=== Section Start ===
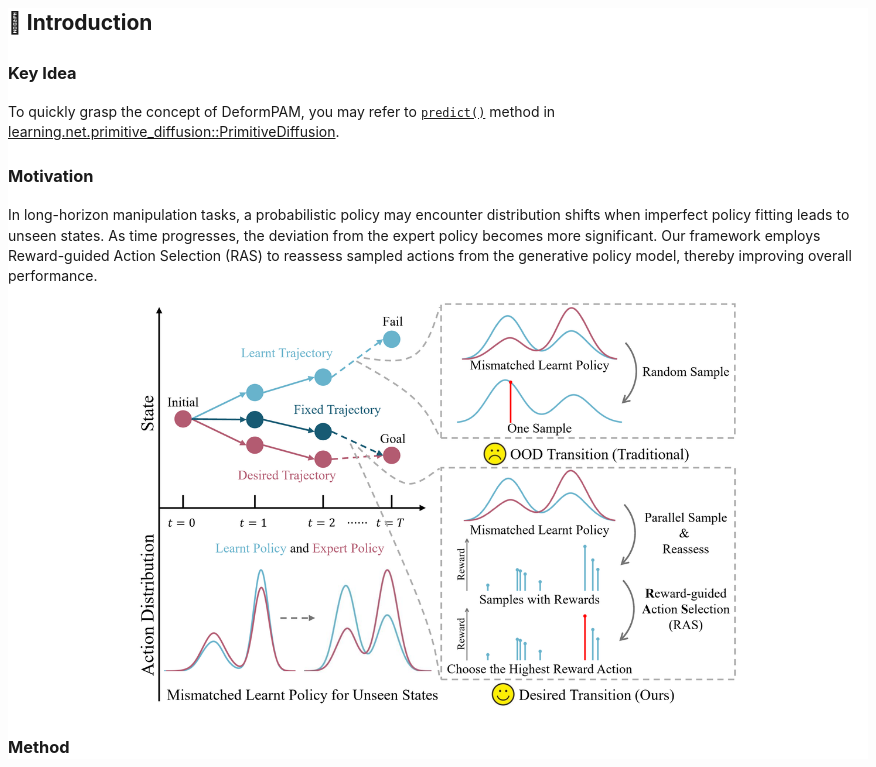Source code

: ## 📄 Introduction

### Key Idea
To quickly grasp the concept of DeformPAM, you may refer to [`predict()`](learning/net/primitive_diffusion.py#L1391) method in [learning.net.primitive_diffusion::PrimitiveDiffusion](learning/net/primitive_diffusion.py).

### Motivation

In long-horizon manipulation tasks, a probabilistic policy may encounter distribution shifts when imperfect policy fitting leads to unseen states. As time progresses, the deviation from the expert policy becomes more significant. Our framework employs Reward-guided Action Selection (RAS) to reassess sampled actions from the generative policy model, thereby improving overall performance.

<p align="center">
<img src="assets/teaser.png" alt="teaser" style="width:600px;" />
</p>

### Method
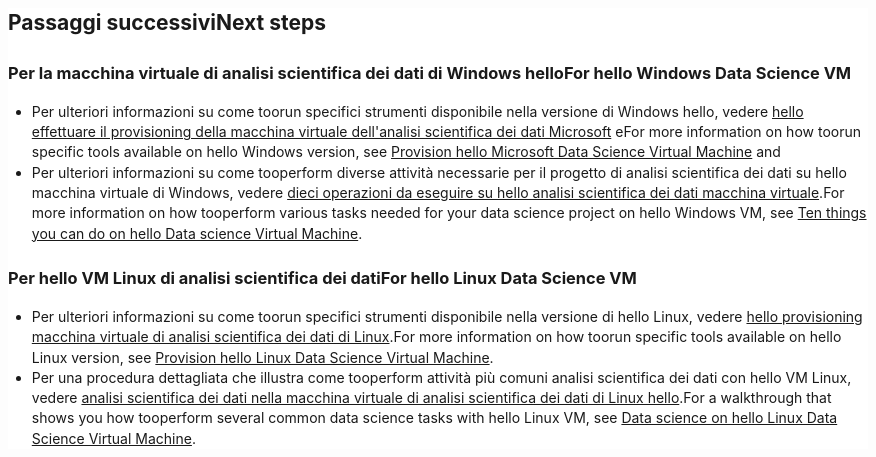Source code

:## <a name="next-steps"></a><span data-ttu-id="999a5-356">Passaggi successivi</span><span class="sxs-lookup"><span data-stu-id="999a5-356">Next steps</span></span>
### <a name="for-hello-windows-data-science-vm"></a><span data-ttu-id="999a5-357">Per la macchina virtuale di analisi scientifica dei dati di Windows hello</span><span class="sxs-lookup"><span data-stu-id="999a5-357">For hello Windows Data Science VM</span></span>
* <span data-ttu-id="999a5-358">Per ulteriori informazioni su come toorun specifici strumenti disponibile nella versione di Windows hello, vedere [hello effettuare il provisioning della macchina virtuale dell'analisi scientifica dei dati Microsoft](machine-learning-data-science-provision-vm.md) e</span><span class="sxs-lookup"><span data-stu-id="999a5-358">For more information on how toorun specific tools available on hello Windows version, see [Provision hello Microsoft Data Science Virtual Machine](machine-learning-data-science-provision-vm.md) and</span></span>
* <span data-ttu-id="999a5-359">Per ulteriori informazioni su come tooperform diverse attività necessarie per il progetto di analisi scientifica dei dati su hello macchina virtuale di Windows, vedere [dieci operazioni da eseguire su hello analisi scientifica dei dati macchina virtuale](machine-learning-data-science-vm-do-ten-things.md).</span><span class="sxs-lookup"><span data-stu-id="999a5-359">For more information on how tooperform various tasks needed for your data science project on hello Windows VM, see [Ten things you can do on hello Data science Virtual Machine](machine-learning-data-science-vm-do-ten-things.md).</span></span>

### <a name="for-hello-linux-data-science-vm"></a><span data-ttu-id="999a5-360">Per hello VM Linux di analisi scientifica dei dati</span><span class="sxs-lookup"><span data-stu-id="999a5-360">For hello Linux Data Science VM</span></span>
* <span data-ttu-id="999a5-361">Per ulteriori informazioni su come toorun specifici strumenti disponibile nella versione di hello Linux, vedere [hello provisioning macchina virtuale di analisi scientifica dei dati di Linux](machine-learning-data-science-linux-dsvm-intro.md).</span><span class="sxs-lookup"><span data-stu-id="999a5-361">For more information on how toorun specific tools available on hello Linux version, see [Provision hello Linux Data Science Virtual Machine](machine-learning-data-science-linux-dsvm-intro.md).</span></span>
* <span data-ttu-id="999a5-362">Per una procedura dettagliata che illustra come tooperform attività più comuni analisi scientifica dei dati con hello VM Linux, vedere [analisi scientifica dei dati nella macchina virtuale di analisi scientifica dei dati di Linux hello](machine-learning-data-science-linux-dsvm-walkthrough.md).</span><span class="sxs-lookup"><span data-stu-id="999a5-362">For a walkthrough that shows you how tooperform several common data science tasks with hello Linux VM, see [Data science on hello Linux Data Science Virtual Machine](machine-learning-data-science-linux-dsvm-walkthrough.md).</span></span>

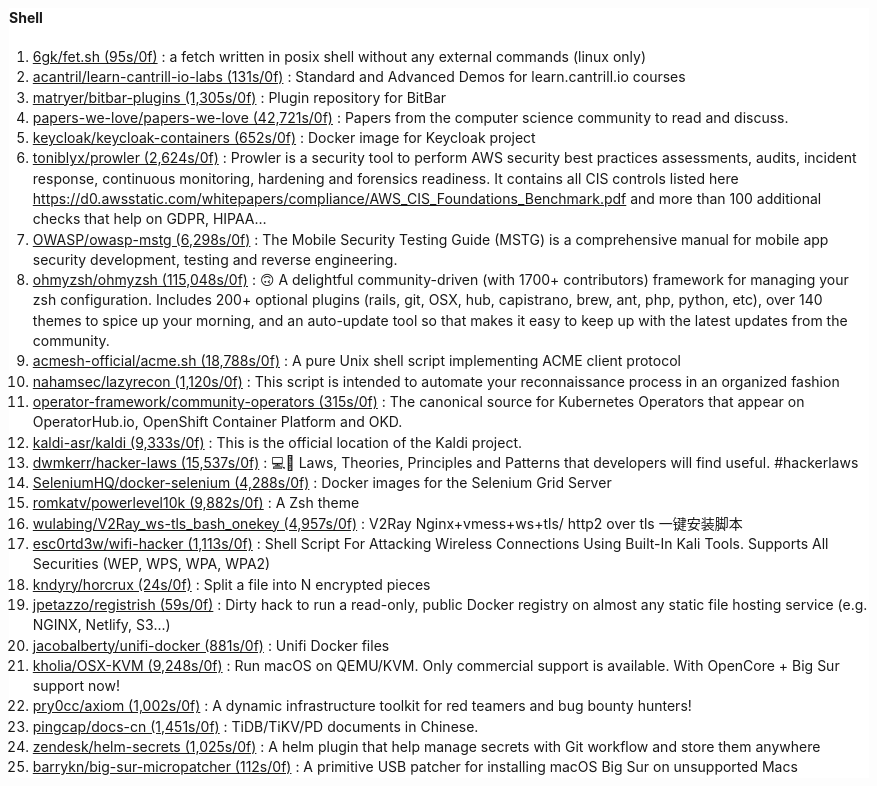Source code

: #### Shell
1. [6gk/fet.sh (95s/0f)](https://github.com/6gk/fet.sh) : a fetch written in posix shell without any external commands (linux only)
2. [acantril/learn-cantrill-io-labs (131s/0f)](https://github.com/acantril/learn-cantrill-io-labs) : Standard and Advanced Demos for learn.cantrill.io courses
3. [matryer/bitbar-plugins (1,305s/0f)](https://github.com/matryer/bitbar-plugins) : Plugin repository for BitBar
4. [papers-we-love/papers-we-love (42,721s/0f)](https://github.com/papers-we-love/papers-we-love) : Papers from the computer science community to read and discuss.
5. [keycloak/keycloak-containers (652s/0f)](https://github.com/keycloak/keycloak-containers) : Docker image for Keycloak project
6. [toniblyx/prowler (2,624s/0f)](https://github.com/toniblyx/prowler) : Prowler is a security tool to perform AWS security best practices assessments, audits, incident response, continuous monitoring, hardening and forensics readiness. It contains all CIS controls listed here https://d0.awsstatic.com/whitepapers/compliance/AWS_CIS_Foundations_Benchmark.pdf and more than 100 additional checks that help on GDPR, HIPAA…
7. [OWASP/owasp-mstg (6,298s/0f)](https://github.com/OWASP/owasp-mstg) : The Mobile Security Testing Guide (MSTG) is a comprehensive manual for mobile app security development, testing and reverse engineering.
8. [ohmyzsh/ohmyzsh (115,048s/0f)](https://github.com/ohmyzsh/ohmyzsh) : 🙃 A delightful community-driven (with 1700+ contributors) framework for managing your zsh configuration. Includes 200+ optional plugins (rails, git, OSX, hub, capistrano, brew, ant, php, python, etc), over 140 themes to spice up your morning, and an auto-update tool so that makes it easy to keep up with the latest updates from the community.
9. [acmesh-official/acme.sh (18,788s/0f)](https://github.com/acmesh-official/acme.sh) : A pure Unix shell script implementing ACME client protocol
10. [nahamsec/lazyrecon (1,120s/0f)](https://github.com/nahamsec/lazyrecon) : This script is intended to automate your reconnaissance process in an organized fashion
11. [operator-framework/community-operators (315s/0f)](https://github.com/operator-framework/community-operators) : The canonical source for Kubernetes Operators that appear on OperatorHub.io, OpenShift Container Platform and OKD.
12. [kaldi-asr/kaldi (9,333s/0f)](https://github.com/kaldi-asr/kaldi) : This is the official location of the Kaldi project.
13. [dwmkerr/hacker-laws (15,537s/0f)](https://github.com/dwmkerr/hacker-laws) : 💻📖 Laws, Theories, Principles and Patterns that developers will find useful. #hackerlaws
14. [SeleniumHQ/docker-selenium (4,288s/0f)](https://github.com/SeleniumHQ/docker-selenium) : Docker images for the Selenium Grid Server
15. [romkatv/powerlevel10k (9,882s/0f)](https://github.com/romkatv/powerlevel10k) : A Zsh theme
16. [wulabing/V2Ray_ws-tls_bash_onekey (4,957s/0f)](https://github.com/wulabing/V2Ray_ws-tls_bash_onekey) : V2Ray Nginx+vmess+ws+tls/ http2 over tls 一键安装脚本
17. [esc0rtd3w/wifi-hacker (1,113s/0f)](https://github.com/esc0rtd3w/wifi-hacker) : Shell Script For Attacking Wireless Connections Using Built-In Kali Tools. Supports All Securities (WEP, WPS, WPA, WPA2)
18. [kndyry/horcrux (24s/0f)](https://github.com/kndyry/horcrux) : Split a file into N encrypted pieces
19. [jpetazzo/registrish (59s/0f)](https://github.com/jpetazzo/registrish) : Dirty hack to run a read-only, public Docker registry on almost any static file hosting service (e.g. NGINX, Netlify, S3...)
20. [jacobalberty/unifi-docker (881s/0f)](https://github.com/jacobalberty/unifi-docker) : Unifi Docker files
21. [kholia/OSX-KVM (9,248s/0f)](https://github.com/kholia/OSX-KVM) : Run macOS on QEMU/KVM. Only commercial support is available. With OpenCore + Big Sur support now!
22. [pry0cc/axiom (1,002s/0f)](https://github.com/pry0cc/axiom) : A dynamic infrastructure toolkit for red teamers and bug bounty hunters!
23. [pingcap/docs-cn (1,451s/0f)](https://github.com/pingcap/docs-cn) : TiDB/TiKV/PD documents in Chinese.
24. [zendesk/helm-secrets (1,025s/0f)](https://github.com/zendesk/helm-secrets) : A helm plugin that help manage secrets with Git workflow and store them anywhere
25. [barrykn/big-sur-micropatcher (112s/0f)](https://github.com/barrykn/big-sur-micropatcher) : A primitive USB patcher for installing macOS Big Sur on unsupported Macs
=== Section End ===
— TASK REQUIREMENTS —
In the entries above, find the line with "read and discuss." and the line with "an organized fashion", then restate word for word both of them and every line between, with nothing more.

— ANSWER BOX —
4. [papers-we-love/papers-we-love (42,721s/0f)](https://github.com/papers-we-love/papers-we-love) : Papers from the computer science community to read and discuss.
5. [keycloak/keycloak-containers (652s/0f)](https://github.com/keycloak/keycloak-containers) : Docker image for Keycloak project
6. [toniblyx/prowler (2,624s/0f)](https://github.com/toniblyx/prowler) : Prowler is a security tool to perform AWS security best practices assessments, audits, incident response, continuous monitoring, hardening and forensics readiness. It contains all CIS controls listed here https://d0.awsstatic.com/whitepapers/compliance/AWS_CIS_Foundations_Benchmark.pdf and more than 100 additional checks that help on GDPR, HIPAA…
7. [OWASP/owasp-mstg (6,298s/0f)](https://github.com/OWASP/owasp-mstg) : The Mobile Security Testing Guide (MSTG) is a comprehensive manual for mobile app security development, testing and reverse engineering.
8. [ohmyzsh/ohmyzsh (115,048s/0f)](https://github.com/ohmyzsh/ohmyzsh) : 🙃 A delightful community-driven (with 1700+ contributors) framework for managing your zsh configuration. Includes 200+ optional plugins (rails, git, OSX, hub, capistrano, brew, ant, php, python, etc), over 140 themes to spice up your morning, and an auto-update tool so that makes it easy to keep up with the latest updates from the community.
9. [acmesh-official/acme.sh (18,788s/0f)](https://github.com/acmesh-official/acme.sh) : A pure Unix shell script implementing ACME client protocol
10. [nahamsec/lazyrecon (1,120s/0f)](https://github.com/nahamsec/lazyrecon) : This script is intended to automate your reconnaissance process in an organized fashion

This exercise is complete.